Teamwork helps to win games in sports. In medical emergencies, it can save lives.

“Everyone worked together to save my dad’s life. There was a definite sense of urgency, but never a sense of panic,” Mark continued. “Coach Meyer and Coach Ross Ivkovich and teammates came to our house to stay with our daughters while we were at the hospital.

“Dad is doing a lot better. When he went to ER, they did a heart cath. They found 100 percent blockage in the front left diagonal artery and put a stent in it to clear it up,” he added. “Thank God that he was at a place that had the right people and equipment to bring him back to life. For all places for it to happen, a basketball court where he has enjoyed most of his life makes sense.”

Among Chet’s many coaching assignments was one as head coach at Buckeye West High School when Mark and twin brother Mike played for the Silver Knights.

Chet, 65, was released from the hospital Thursday and is doing fine, Mark said, adding that he is resting comfortably at his Adena home.

Chet is a tough customer, he will be back in the stands for Emiley’s game Monday.


CONGRATULATIONS TO Scooter Tolzda on a remarkable achievement. Scooter pocketed his 300th career varsity basketball win this past Tuesday as Beallsville hammered Frontier. Scooter is one of the premier coaches in the OVAC, often times overlooked because he coaches at a small, out-of-the-way school. Not only is he one of the best, Scooter is also one of the nicest and most helpful coaches in the business. He is a superb clinician. Scooter, who guided the Blue Devils to the regionals back in the early 90s, has his Big Blue on a remarkable run this year.

ST. CLAIR Lanes is holding a benefit for Big Brothers/Big Sisters of the Upper Ohio Valley. Valentine’s Scotch Doubles will be held Friday, Feb. 10. Registration begins at 8:30 p.m. with bowling commencing at 9 p.m. Cost is $25 per couple. Big Brothers/Big Sisters is a United Way agency.
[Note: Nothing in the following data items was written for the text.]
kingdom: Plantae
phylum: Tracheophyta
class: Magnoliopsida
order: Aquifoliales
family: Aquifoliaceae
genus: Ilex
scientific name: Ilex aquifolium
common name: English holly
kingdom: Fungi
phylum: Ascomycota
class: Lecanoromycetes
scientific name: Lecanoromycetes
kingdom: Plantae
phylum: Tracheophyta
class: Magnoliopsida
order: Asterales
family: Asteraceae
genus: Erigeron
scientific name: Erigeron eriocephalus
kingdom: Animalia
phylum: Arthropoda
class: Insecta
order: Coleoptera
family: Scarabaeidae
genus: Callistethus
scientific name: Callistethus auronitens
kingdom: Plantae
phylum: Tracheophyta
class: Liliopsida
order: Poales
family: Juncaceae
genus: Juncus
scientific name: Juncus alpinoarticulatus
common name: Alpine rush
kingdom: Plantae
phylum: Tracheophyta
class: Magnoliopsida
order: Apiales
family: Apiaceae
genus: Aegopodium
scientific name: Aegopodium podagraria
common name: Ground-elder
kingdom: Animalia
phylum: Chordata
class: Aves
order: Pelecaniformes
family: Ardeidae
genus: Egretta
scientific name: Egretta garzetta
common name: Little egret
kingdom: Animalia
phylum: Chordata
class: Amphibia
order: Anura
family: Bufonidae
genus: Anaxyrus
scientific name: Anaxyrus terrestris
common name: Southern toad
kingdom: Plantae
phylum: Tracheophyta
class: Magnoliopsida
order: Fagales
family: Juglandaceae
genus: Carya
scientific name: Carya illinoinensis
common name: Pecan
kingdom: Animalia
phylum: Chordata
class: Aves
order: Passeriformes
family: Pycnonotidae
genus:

UNLESS HE does something stupid or some shocking revelation surfaces, Mitt Romney is in the fast lane toward the GOP nomination for presidency. Romney’s resounding route of Newt Gingrich and the balance of the field in Florida gives the former Massachusetts governor a strong upperhand with Nevada the next primary on tap.

THE ST. Clairsville Area Chamber of Commerce and its legislative committee will host a “meet the candidate” luncheon on Wednesday, Feb. 15, at Undo’s West on National Road, St. Clairsville. The event will be held from noon to 1 p.m. and will be an opportunity for local, state and federal candidates to speak out before the March 6 primary. The chamber welcomes and encourages the public to attend and hear what the candidates have to say. Cost of the lunch is $15 at the door. Reservations can be made by calling the chamber office at (740) 695-9623.

HOW SHORT and unfair life can be was reinforced this past Tuesday when Steubenville High freshman star athlete Lee West died in a fire at his home. I knew Lee quite well through his basketball prowess. He was a super young man from a class family. Lee had a chance to be the starting Big Red QB as a sophomore. That is how talented he was. The Ohio Valley has showered the family with support, both emotionally and monetarily. Lee’s tragic death just tells us to take nothing for granted and live life to its fullest every day.

AS I noted in Rich Gibson’s annual Super Bowl prediction column today, I must pick against my Giants. Patriots’ QB Tom Brady will bring his A+ game after a sub-par performance in the AFC title game.